**Work required**. This exercise calls for the data below to be retyped exactly, minus any images.
START Supplied records
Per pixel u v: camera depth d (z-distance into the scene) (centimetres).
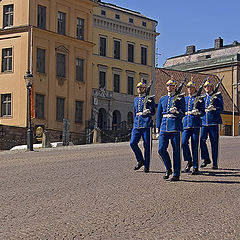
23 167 1326
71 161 1494
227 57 6962
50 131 3991
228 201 796
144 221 655
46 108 3991
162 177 1091
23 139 3766
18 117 3844
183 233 591
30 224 638
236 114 6631
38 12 3972
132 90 5053
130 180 1034
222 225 632
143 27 5162
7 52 3962
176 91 1072
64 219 666
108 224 638
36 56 3922
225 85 6931
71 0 4244
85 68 4400
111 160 1515
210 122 1285
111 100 4769
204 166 1323
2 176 1117
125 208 738
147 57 5231
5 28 3941
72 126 4225
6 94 3938
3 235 584
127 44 5006
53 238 570
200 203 778
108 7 4800
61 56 4169
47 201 793
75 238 570
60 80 4128
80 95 4334
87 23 4431
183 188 929
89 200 801
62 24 4197
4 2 3969
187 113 1185
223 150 1950
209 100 1292
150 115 1178
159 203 776
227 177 1100
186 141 1188
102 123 4734
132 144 1193
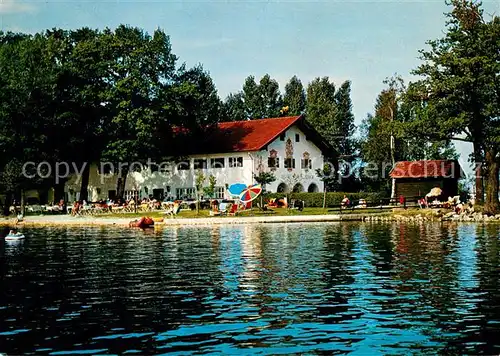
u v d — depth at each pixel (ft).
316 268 91.35
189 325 58.54
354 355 49.75
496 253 106.52
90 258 107.24
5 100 261.85
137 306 66.54
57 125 267.39
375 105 362.12
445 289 73.46
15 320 61.05
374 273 85.81
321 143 309.22
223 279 82.43
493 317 60.08
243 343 52.95
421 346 51.72
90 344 53.06
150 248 122.72
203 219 202.18
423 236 142.20
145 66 280.72
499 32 207.10
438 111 216.13
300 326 57.93
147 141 273.54
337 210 231.09
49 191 336.29
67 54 289.74
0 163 266.16
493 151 212.84
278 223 197.26
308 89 400.06
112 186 330.34
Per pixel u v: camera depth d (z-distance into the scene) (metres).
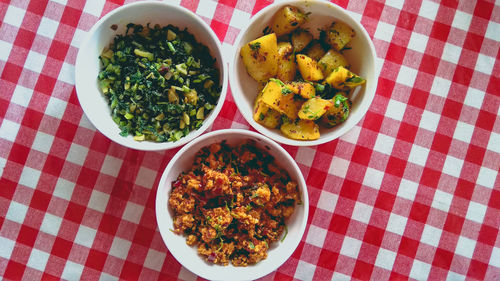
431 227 0.42
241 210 0.35
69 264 0.41
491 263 0.42
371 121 0.41
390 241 0.42
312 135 0.36
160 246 0.41
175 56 0.36
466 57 0.42
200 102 0.37
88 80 0.35
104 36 0.36
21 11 0.40
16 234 0.41
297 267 0.41
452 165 0.42
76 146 0.41
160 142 0.36
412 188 0.42
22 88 0.40
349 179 0.41
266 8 0.35
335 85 0.36
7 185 0.41
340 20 0.36
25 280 0.40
END Supplied records
**Task output**.
Per pixel u v: camera depth d (z-distance into the scene) (centimetres).
23 167 1326
71 161 1494
227 57 6962
50 131 3991
228 201 796
144 221 655
46 108 3991
162 177 1091
23 139 3766
18 117 3844
183 233 591
30 224 638
236 114 6631
38 12 3972
132 90 5053
130 180 1034
222 225 632
143 27 5162
7 52 3962
176 91 1072
64 219 666
108 224 638
36 56 3922
225 85 6931
71 0 4244
85 68 4400
111 160 1515
210 122 1285
111 100 4769
204 166 1323
2 176 1117
125 208 738
147 57 5231
5 28 3941
72 126 4225
6 94 3938
3 235 584
127 44 5006
53 238 570
200 203 778
108 7 4800
61 56 4169
47 201 793
75 238 570
60 80 4128
80 95 4334
87 23 4431
183 188 929
89 200 801
62 24 4197
4 2 3969
187 113 1185
223 150 1950
209 100 1292
150 115 1178
159 203 776
227 177 1100
186 141 1188
102 123 4734
132 144 1193
u v d — depth at each pixel (ft).
316 268 91.35
189 325 58.54
354 355 49.75
496 253 106.52
90 258 107.24
5 100 261.85
137 306 66.54
57 125 267.39
375 105 362.12
445 289 73.46
15 320 61.05
374 273 85.81
321 143 309.22
223 279 82.43
493 317 60.08
243 343 52.95
421 346 51.72
90 344 53.06
150 248 122.72
203 219 202.18
423 236 142.20
145 66 280.72
499 32 207.10
438 111 216.13
300 326 57.93
147 141 273.54
337 210 231.09
49 191 336.29
67 54 289.74
0 163 266.16
493 151 212.84
278 223 197.26
308 89 400.06
112 186 330.34
Per pixel u v: camera depth d (z-distance into the scene) (metres).
431 227 0.42
241 210 0.35
69 264 0.41
491 263 0.42
371 121 0.41
390 241 0.42
312 135 0.36
160 246 0.41
175 56 0.36
466 57 0.42
200 102 0.37
88 80 0.35
104 36 0.36
21 11 0.40
16 234 0.41
297 267 0.41
452 165 0.42
76 146 0.41
160 142 0.36
412 188 0.42
22 88 0.40
349 179 0.41
266 8 0.35
335 85 0.36
7 185 0.41
340 20 0.36
25 280 0.40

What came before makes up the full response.